We saw that the solution of \(T(n) = 2T(\lfloor n/2 \rfloor) + n\) is \(O( n \lg n)\). Show that the solution of this reccurence is also \(\Omega(n \lg n)\). Conclude that the solution is \(\Theta(n \lg n)\).

In review, the text used the substitution method by guessing the solution of \(T(n) = O(n \lg n)\) and then proved that \(T(n) \leq cn \lg n\) for some constant \(c > 0\). Assume that this bound holds for all positive \(m < n\), in particular for \(m = \lfloor n/2 \rfloor\) yielding \(T(\lfloor n/2 \rfloor) \leq c \lfloor n/2 \rfloor \lg \lfloor n/2 \rfloor)\). Substituting into the recurrence yields

\[\begin{split} T(n) & \leq 2(c \lfloor n/2 \rfloor \lg \lfloor n/2 \rfloor) + n \\ & \leq cn \lg (n/2) + n \\ & = cn \lg n - cn \lg 2 + n \\ & = cn \lg n - cn + n \\ & \leq cn \lg n \\ \end{split}\]

where the last step holds for \(c \geq 1\).

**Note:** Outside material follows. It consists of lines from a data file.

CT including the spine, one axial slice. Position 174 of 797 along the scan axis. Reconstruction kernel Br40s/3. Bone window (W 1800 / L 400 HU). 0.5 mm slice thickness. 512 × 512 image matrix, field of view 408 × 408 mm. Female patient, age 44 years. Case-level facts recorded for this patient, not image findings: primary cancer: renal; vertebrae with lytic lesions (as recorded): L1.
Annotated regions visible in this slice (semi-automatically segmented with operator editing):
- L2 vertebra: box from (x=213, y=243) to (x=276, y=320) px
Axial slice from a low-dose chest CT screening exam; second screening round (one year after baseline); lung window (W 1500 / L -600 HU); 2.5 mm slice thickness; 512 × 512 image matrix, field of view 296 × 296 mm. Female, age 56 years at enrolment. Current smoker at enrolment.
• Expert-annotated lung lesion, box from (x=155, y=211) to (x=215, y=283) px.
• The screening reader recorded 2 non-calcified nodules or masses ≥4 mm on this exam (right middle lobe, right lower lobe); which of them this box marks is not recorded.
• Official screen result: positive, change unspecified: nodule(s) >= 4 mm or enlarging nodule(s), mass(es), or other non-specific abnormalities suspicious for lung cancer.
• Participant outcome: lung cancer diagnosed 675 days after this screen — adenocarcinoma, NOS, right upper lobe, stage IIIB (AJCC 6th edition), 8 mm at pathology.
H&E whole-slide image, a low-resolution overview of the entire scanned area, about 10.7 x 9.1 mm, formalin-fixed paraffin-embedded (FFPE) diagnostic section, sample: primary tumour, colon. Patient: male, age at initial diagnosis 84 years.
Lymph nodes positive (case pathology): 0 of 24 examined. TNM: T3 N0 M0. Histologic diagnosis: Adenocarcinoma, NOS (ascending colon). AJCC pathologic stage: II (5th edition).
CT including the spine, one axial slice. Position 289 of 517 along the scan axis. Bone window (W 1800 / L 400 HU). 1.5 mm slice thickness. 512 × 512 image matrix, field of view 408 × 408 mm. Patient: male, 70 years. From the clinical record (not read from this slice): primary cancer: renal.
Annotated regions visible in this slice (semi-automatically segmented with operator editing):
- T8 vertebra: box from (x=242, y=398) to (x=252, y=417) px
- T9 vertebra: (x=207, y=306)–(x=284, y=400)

Next, we guess the solution of \(T(n) = \Omega(n \lg n)\) and then prove that \(T(n) \geq cn \lg n\) for some constant \(c > 0\). Assume that this bound holds for all positive \(m < n\), in particular for \(m = \lfloor n/2 \rfloor\) yielding \(T(\lfloor n/2 \rfloor) \geq c \lfloor n/2 \rfloor \lg \lfloor n/2 \rfloor)\). Substituting into the recurrence yields

\[\begin{split} T(n) & \geq 2(c \lfloor n/2 \rfloor \lg \lfloor n/2 \rfloor) + n \\ & \geq cn \lg (n/2) + n \\ & = cn \lg n - cn \lg 2 + n \\ & = cn \lg n - cn + n \\ & \geq cn \lg n \\ \end{split}\]

where the last step holds for \(c \leq 1\).

Combining these together, we have that \(c_1 n \lg n \leq T(n) \leq c_2 n \lg n\) where \(c_1 \leq 1\) and \(c_2 \geq 1\) which implies that \(T(n) = \Theta(n \lg n)\).